§ Description of the task
Could you repeat the listing exactly, leaving out the pictures?

§ Data provided
┌────────

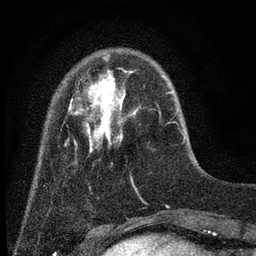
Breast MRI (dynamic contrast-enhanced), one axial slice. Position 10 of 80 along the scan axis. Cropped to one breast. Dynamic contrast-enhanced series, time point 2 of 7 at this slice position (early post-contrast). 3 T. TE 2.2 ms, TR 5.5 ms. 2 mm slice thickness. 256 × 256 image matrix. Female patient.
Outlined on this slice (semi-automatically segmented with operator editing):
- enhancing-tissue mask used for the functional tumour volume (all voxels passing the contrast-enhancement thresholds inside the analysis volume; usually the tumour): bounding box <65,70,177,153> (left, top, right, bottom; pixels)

└────────

§ The answer
Breast MRI (dynamic contrast-enhanced), one axial slice. Position 10 of 80 along the scan axis. Cropped to one breast. Dynamic contrast-enhanced series, time point 2 of 7 at this slice position (early post-contrast). 3 T. TE 2.2 ms, TR 5.5 ms. 2 mm slice thickness. 256 × 256 image matrix. Female patient.
Outlined on this slice (semi-automatically segmented with operator editing):
- enhancing-tissue mask used for the functional tumour volume (all voxels passing the contrast-enhancement thresholds inside the analysis volume; usually the tumour): bounding box <65,70,177,153> (left, top, right, bottom; pixels)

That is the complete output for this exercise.